Spring Arbor University

Free Methodist Church leader Edward Payson Hart was the main force behind the founding of Spring Arbor University in 1873 for children. Named after the unincorporated community in Michigan where it is located, the institution eventually became a four-year institution of higher learning, as well as the state’s largest Evangelical Christian university. In addition to its sprawling 100-acre main campus, Spring Arbor has 18 learning sites across the state, which include Flint, Lansing, Kalamazoo, and two in Detroit (Dearborn and Troy). The university also has four learning sites in Ohio.

Spring Arbor has over 2,900 students, more than 80 percent of who are from Michigan. Also, the student body represents more than 40 Christian denominations. The school offers more than 90 undergraduate majors and graduate and adult/professional programs. They are offered via the university’s four schools: the Gainey School of Business, the School of Arts and Sciences, the School of Education, and the School of Graduate and Professional Studies.

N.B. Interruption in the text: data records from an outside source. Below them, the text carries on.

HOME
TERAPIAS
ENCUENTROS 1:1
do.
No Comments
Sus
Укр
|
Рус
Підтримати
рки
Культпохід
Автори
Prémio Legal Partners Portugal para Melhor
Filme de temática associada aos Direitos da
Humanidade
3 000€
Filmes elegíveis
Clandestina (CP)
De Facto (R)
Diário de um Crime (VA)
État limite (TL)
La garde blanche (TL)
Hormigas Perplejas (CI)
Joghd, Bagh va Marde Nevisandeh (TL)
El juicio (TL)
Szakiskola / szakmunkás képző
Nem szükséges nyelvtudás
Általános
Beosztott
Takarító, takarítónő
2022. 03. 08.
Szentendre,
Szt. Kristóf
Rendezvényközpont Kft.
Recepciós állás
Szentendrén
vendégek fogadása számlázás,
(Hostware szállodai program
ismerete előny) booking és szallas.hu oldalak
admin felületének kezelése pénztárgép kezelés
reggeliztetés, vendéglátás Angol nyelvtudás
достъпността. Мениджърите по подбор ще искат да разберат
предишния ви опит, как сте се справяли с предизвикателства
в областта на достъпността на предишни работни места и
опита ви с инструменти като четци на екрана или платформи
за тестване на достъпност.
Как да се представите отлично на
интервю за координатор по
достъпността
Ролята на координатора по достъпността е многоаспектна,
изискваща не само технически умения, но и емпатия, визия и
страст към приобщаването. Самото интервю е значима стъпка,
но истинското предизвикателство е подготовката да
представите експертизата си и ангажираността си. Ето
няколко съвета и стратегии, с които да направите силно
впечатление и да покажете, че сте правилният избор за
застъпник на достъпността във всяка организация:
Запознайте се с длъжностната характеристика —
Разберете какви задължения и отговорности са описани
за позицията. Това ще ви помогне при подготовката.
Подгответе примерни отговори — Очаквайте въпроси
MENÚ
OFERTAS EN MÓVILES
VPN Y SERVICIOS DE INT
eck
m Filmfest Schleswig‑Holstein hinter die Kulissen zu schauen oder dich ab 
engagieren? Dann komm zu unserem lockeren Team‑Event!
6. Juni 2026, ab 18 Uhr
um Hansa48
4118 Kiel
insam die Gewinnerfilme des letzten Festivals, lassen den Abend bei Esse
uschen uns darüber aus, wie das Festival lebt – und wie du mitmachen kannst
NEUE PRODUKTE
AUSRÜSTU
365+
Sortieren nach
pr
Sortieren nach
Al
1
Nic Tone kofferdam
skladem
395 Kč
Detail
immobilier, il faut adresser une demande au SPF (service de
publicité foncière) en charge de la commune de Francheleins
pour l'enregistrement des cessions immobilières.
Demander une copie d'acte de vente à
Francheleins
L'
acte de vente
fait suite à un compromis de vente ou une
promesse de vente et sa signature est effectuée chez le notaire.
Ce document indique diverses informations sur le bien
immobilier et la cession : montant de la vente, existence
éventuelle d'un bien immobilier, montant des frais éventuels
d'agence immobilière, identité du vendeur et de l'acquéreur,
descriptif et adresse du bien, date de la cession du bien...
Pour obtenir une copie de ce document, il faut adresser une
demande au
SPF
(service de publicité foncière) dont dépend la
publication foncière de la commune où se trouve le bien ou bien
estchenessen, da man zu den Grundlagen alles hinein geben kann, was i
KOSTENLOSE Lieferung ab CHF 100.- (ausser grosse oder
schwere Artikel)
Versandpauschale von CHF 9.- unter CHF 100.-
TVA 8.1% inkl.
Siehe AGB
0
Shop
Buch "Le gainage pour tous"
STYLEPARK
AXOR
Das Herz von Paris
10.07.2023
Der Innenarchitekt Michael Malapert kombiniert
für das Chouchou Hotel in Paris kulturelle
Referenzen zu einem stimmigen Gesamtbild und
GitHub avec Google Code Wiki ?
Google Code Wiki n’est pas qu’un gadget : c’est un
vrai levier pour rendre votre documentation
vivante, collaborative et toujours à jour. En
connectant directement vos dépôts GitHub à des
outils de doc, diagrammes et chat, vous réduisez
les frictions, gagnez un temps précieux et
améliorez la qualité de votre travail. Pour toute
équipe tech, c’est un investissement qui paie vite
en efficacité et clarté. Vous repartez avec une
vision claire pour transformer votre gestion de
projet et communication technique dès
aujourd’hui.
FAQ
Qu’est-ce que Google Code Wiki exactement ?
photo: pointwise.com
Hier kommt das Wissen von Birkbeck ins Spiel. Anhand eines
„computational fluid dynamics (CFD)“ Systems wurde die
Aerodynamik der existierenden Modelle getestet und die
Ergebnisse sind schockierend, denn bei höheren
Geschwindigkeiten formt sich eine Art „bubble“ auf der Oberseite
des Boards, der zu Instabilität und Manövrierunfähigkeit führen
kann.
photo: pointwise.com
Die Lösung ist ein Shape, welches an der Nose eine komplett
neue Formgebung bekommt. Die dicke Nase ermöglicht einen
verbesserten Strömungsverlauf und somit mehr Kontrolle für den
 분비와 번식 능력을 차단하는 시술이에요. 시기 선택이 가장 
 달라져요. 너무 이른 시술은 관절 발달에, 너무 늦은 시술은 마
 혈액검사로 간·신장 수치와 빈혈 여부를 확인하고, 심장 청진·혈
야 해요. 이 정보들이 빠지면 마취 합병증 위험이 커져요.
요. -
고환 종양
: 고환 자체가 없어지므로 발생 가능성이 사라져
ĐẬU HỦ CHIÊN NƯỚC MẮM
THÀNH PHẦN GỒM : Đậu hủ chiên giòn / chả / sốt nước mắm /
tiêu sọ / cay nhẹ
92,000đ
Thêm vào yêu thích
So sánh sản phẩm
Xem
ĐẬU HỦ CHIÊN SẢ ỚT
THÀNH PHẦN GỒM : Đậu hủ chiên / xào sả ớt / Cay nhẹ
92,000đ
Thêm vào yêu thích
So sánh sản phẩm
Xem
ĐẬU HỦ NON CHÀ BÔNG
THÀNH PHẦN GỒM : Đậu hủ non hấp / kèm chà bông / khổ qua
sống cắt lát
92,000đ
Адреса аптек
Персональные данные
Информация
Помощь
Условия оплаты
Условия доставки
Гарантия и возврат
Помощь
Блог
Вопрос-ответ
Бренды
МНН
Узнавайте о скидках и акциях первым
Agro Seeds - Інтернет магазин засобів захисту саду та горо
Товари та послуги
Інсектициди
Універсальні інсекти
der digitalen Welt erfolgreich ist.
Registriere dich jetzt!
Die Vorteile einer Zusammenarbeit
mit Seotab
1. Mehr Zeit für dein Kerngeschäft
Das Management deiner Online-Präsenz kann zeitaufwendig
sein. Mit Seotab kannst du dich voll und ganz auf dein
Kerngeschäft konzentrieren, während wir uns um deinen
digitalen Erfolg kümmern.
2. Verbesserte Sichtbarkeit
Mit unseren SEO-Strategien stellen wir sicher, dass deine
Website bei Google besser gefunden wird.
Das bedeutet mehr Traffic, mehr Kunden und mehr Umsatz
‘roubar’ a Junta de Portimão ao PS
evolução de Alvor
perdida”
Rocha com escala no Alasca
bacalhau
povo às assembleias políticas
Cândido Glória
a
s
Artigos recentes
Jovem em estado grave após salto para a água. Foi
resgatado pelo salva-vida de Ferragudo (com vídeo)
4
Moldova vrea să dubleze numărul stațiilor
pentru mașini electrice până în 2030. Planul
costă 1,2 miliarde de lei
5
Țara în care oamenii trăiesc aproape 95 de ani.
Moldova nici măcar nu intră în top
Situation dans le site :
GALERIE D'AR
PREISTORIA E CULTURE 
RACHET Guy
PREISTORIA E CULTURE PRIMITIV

Ten of Spring Arbor’s programs are online degree programs, offered by the school’s SAU Online initiative. Students can choose to get an Associate of Science in Business; it is the only associate-level online program. At the undergraduate level, there are the Bachelor of Science in Business and the Bachelor of Science in Organizational Management. The graduate-level online programs consist of the MBA, in addition to the following concentrations: Communication, Education, TESOL (Teaching English to Speakers of Other Languages), Reading, Nursing, and Spiritual Formation and Leadership.

Still affiliated with the Free Methodist Church, Spring Arbor University is a member of the Council for Christian Colleges and Universities. The university gets its full accreditation from the Higher Learning Commission of the North Central Association of Colleges and Schools, as well as the National Council for Accreditation of Teacher Education.